Concernant l’intrigue et l’adaptation du roman, j’ai trouvé cette enquête plutôt bien écrite. Le whodunit classique fait monter la sauce doucement, mais sûrement. La présentation de tous les personnages est peut-être toujours un peu fastidieuse, mais elle l’est moins que dans d’autres films du genre.
L’insertion de séquences d’illustrations lors de l’échafaudage des hypothèses proposées par Poirot est une très bonne idée. Éclairante. Elle participe avec efficacité de la montée de tension jusqu’à la classique réunion où le détective belge fait son numéro de dissection devant l’assemblée de protagonistes.
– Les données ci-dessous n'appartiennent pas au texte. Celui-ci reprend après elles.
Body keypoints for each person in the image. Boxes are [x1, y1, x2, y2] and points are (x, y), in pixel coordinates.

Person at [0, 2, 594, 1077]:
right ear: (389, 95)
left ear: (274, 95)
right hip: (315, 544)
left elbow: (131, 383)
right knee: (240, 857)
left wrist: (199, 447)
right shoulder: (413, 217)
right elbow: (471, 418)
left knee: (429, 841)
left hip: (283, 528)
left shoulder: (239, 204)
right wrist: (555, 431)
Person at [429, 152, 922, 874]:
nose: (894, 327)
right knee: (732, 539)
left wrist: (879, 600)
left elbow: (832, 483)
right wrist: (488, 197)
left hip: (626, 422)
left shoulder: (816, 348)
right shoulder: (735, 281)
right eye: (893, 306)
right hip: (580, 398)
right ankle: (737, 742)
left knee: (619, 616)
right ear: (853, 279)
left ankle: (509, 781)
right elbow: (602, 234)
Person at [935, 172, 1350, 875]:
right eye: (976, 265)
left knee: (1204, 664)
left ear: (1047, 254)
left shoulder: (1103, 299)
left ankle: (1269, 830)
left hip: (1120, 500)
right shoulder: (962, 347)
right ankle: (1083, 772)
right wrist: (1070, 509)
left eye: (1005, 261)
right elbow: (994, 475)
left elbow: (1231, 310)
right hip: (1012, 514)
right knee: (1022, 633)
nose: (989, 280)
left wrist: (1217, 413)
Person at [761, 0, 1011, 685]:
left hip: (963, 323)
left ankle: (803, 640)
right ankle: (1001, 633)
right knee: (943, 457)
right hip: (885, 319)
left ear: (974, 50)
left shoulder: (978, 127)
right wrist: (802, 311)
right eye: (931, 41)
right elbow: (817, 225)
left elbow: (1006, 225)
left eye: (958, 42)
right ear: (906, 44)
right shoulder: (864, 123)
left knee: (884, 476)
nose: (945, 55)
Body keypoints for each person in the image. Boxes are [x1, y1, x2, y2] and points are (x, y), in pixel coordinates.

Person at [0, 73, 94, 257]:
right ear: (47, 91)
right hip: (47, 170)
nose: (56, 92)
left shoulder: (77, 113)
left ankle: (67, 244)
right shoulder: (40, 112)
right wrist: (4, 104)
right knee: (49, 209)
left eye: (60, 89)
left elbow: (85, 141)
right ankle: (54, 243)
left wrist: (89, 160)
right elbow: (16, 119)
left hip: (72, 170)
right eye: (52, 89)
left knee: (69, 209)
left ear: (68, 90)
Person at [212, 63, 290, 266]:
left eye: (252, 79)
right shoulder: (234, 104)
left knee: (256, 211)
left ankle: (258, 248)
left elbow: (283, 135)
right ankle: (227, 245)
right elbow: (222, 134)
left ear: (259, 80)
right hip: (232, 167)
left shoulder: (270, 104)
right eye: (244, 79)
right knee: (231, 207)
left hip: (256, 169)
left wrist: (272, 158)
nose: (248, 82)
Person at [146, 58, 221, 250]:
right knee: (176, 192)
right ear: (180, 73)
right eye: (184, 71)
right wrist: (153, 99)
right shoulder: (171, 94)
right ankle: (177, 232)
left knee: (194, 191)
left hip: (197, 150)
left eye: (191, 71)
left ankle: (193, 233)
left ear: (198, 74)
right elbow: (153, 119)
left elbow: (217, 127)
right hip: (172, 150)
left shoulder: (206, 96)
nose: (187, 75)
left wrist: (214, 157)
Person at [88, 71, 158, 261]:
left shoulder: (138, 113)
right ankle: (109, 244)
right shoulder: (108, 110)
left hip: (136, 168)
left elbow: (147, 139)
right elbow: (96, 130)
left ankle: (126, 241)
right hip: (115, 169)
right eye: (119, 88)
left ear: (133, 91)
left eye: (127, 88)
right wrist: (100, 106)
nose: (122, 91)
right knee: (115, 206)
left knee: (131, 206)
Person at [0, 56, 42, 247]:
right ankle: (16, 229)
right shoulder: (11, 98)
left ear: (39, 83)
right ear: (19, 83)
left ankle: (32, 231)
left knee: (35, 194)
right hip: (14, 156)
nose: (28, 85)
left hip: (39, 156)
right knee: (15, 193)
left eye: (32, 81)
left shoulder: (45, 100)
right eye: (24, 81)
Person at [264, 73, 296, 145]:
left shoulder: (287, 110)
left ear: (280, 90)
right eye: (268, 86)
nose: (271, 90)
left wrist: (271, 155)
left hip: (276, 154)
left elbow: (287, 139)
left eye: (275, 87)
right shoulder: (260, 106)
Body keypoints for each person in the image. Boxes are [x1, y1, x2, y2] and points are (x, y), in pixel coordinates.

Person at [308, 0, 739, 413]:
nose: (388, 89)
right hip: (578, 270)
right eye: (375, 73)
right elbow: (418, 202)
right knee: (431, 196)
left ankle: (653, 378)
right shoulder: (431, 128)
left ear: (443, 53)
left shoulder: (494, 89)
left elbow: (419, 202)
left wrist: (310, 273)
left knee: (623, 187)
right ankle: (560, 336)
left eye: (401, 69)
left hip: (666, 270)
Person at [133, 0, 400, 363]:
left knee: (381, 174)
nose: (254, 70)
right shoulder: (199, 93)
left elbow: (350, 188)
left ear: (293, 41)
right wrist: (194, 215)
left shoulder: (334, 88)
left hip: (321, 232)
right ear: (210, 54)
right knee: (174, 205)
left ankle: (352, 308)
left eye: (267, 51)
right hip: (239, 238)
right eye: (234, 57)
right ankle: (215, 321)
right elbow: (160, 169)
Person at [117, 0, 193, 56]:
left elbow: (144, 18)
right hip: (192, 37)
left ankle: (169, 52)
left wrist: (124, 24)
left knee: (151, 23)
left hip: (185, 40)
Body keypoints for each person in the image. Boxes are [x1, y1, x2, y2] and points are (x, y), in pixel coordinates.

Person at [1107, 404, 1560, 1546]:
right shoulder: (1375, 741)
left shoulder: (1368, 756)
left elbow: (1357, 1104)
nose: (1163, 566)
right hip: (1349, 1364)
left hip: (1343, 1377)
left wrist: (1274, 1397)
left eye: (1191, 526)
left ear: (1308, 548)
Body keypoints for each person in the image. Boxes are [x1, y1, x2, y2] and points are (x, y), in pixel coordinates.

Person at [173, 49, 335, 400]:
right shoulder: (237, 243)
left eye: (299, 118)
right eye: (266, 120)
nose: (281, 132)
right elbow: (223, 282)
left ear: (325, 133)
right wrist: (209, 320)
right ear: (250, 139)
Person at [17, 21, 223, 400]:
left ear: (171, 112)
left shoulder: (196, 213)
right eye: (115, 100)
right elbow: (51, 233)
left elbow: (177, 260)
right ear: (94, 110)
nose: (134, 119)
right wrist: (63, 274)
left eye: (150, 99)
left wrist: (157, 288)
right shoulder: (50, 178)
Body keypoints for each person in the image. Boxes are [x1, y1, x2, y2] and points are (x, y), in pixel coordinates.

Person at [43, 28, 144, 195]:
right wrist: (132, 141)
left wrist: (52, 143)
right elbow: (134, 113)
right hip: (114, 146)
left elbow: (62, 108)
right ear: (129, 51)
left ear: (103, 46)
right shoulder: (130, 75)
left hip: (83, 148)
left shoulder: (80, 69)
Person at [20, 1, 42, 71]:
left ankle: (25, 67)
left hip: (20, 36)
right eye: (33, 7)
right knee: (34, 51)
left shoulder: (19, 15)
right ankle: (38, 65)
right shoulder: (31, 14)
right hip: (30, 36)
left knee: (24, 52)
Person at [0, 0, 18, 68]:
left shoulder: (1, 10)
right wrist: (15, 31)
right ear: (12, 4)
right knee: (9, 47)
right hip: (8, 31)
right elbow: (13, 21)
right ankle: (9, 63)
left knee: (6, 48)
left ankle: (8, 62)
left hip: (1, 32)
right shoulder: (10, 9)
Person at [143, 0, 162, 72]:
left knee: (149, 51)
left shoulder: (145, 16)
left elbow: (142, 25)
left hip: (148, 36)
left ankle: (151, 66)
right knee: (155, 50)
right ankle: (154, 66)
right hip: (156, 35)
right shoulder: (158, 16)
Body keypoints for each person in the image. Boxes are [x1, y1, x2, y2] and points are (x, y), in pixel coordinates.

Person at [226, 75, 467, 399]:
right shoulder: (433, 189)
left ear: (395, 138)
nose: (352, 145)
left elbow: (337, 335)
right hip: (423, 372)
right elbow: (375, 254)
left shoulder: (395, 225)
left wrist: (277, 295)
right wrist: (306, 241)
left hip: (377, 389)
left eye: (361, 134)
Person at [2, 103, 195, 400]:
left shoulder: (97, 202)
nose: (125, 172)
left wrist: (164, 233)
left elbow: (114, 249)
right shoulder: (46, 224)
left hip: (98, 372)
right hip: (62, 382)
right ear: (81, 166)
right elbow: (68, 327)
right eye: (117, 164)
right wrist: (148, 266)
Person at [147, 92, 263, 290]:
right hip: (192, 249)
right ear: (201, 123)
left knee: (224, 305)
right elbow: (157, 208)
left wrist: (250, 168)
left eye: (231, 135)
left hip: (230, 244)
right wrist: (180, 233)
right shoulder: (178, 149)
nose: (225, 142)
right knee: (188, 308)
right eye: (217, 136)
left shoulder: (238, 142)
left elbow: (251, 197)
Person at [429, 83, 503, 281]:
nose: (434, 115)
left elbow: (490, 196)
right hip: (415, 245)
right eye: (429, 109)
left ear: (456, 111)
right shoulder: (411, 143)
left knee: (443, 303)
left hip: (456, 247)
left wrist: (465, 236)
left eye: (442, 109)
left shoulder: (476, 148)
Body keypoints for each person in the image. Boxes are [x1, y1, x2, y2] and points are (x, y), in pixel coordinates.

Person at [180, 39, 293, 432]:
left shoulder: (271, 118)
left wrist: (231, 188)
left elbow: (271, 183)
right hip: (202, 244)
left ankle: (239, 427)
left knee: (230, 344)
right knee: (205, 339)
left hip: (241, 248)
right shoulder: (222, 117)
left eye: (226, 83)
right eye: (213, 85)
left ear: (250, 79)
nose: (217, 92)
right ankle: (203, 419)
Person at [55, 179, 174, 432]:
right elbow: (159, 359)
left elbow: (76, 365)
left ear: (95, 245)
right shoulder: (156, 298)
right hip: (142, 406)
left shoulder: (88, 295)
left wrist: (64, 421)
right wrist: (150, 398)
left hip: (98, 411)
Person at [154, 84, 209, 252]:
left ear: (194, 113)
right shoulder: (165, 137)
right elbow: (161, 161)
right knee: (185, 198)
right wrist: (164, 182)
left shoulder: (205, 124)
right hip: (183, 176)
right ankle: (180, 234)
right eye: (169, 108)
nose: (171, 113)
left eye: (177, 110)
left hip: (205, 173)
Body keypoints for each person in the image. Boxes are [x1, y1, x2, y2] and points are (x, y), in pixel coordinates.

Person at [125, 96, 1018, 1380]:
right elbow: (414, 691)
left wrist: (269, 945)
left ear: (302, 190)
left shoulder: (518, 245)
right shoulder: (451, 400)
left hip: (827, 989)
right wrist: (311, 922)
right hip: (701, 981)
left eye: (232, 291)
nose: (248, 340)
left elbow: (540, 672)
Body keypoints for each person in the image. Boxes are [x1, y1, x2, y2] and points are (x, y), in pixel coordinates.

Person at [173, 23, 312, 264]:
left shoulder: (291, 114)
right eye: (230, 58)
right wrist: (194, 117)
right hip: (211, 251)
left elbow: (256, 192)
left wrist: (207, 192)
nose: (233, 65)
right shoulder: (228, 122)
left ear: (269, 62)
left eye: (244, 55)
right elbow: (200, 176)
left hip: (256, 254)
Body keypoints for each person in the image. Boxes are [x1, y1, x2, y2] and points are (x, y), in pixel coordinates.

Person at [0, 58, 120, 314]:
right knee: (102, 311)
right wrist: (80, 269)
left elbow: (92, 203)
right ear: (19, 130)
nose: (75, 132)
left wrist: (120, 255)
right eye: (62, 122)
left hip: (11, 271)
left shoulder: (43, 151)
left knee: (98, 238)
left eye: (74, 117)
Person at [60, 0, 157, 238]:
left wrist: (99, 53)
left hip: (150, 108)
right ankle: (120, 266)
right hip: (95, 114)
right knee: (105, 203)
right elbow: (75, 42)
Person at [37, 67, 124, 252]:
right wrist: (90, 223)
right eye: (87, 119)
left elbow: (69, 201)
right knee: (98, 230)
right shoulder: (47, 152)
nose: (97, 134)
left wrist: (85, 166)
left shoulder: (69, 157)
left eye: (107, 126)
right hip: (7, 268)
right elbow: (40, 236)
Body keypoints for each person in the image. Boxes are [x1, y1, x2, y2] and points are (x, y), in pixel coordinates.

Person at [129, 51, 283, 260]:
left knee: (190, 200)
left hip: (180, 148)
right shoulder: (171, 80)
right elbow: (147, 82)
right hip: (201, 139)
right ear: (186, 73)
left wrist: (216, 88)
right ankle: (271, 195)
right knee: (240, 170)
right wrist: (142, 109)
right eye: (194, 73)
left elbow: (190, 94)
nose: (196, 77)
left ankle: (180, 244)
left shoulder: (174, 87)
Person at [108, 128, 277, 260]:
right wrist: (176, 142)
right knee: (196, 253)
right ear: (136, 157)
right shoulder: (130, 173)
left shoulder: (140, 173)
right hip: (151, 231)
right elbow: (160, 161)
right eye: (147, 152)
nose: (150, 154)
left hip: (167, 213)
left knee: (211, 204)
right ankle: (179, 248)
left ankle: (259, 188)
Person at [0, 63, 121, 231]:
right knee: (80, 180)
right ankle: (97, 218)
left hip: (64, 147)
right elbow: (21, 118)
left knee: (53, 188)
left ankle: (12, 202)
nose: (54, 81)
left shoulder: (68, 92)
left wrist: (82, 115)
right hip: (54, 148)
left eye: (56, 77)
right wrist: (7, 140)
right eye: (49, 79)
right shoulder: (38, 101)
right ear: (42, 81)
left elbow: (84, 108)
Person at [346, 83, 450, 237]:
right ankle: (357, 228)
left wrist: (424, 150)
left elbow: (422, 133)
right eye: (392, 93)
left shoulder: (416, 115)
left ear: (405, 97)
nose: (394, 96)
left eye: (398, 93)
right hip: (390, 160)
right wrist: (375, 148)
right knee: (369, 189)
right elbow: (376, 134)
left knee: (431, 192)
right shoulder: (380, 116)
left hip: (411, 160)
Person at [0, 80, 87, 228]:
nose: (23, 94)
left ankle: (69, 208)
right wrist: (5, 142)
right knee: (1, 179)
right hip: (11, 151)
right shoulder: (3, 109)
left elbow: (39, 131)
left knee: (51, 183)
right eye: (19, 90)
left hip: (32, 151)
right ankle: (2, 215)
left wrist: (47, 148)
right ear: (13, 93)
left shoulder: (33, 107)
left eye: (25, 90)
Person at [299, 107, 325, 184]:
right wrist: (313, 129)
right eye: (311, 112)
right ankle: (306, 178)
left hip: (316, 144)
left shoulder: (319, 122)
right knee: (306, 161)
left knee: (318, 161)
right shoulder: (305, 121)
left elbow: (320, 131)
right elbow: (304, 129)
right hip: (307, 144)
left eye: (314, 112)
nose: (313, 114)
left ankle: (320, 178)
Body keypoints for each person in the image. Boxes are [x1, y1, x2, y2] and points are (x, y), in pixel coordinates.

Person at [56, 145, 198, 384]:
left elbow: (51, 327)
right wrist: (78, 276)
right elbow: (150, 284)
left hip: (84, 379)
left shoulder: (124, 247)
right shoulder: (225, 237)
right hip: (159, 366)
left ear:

Dans le tempo, magnifique, pour la surprise finale.
Je n’ai pas vérifié où se situe le film dans la chronologie des adaptations christiennes, mais il a été si marquant pour moi que je me l’imagine aisément comme le premier, le fondamental, l’angulaire. “Meurtre au soleil” ne doit pas être très éloigné. Je me rappelle qu’il y a plusieurs comédiens qu’on retrouve dans les deux productions (Jane Birkin et peut-être Maggie Smith ou d’autres?). Si mes souvenirs sont bons, ce sont les deux seules adaptations de Poirot comestibles. Je crois me rappeler un ou deux téléfilms avec Peter Ustinov dans le rôle mais dont la qualité scénaristique et formelle laissait à désirer. Et je n’avais pas été conquis par “Le crime de l’Orient-Express”. Alors pourquoi ne goûterais-je pas à la saveur de ce “Mort sur le Nil”, pour une énième fois sans parcimonie?